Das Zeitproblem der Ärzte lässt sich beheben, wenn sie höflich sind und ihre Patienten aussprechen lassen, wie eine israelische Studie beweist. In der hausärztlichen Versorgung brauchten die Patienten im Schnitt weniger als 30 Sekunden, um dem Mediziner ihr Anliegen vorzutragen, wenn sie nicht unterbrochen wurden. Hielten sich die Ärzte daran, sank die Gesamtdauer des Arztbesuchs. Einen weiteren Vorteil erklärt Professor Schedlowski, Placebo-Forscher aus Essen: „Kann der Arzt dem Patienten durch seine Gesprächsführung vermitteln, dass genau dieses Medikament richtig für ihn ist, wächst auch das Vertrauen des Patienten in dieses Medikament. In Studien konnte an Patienten gemessen werden, wie sich die Wirkung des Medikaments verbessert, wenn die Erwartungshaltung des Patienten groß ist. Das ist der Beweis, wie wichtig das Gespräch ist.“ Wer sich fragt, was er selbst an seinem Patientengespräch verändern kann, findet in der folgenden Tabelle Beispiele für Fragen, die zu einer Verbesserung der Arzt-Patienten-Beziehung führen.
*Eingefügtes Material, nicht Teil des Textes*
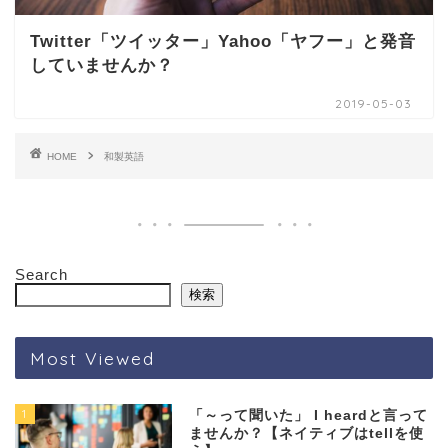
Twitter「ツイッター」Yahoo「ヤフー」と発音
していませんか？
2019-05-03
HOME
和製英語
Search
検索
Most Viewed
1
「～って聞いた」 I heardと言って
ませんか？【ネイティブはtellを使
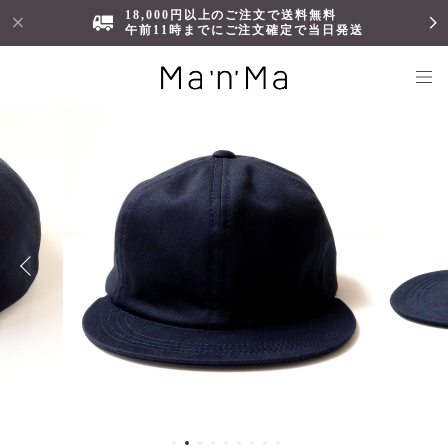
18,000円以上のご注文で送料無料
午前11時までにご注文確定で当日発送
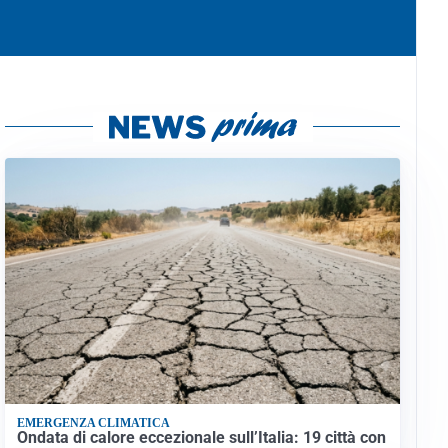
EMERGENZA CLIMATICA
Ondata di calore eccezionale sull’Italia: 19 città con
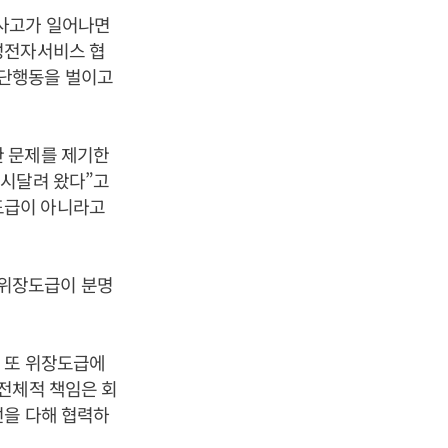
 사고가 일어나면
성전자서비스 협
집단행동을 벌이고
한 문제를 제기한
 시달려 왔다”고
도급이 아니라고
 위장도급이 분명
 또 위장도급에
전체적 책임은 회
선을 다해 협력하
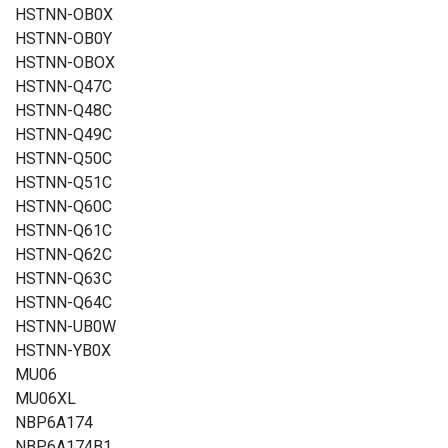
HSTNN-OB0X
HSTNN-OB0Y
HSTNN-OBOX
HSTNN-Q47C
HSTNN-Q48C
HSTNN-Q49C
HSTNN-Q50C
HSTNN-Q51C
HSTNN-Q60C
HSTNN-Q61C
HSTNN-Q62C
HSTNN-Q63C
HSTNN-Q64C
HSTNN-UB0W
HSTNN-YB0X
MU06
MU06XL
NBP6A174
NBP6A174B1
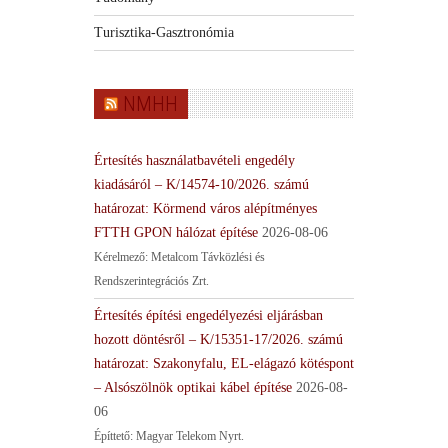
Turisztika-Gasztronómia
NMHH
Értesítés használatbavételi engedély
kiadásáról – K/14574-10/2026. számú
határozat: Körmend város alépítményes
FTTH GPON hálózat építése
2026-08-06
Kérelmező: Metalcom Távközlési és
Rendszerintegrációs Zrt.
Értesítés építési engedélyezési eljárásban
hozott döntésről – K/15351-17/2026. számú
határozat: Szakonyfalu, EL-elágazó kötéspont
– Alsószölnök optikai kábel építése
2026-08-
06
Építtető: Magyar Telekom Nyrt.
Wo glauben Sie, könnten Schwierigkeiten auftreten?
Einige vertrauensfördernde Verhaltensweisen des Arztes bei der Behandlung eines Patienten sind dabei die fortlaufende Information über diagnostische und therapeutische Schritte, die konstante, sachliche und wohlwollende Grundhaltung, die Klärung der Verantwortlichkeit (z. B. Patient, Hausarzt, Facharzt), die Vermeidung kränkender Bemerkungen oder vorschneller Versprechen und die Schaffung von Spielraum für eigenständige Entscheidungen und Aktivitäten des Patienten.
Das Gespräch und das Verständnis zwischen Arzt und Patienten ist also für beide Seiten enorm wichtig, um Arzt-Patienten-Konflikte zu umgehen. Dabei sind sowohl die Ärzte als auch die Patienten gefordert. Doch schaut man sich die zugeteilten Mittel im Gesundheitssystem an, sieht man, dass die Prioritäten hierzulande oft falsch verteilt sind. Für Medikamente gibt es die Pharmaindustrie, die sich einsetzt, ebenfalls gibt es eine große Lobby für medizinische Geräte. Doch wer unterstützt die Basis von Diagnose und Therapie, die Arzt-Patienten-Kommunikation? Daran können wohl nur die beteiligten Parteien selbst, Arzt und Patient, arbeiten.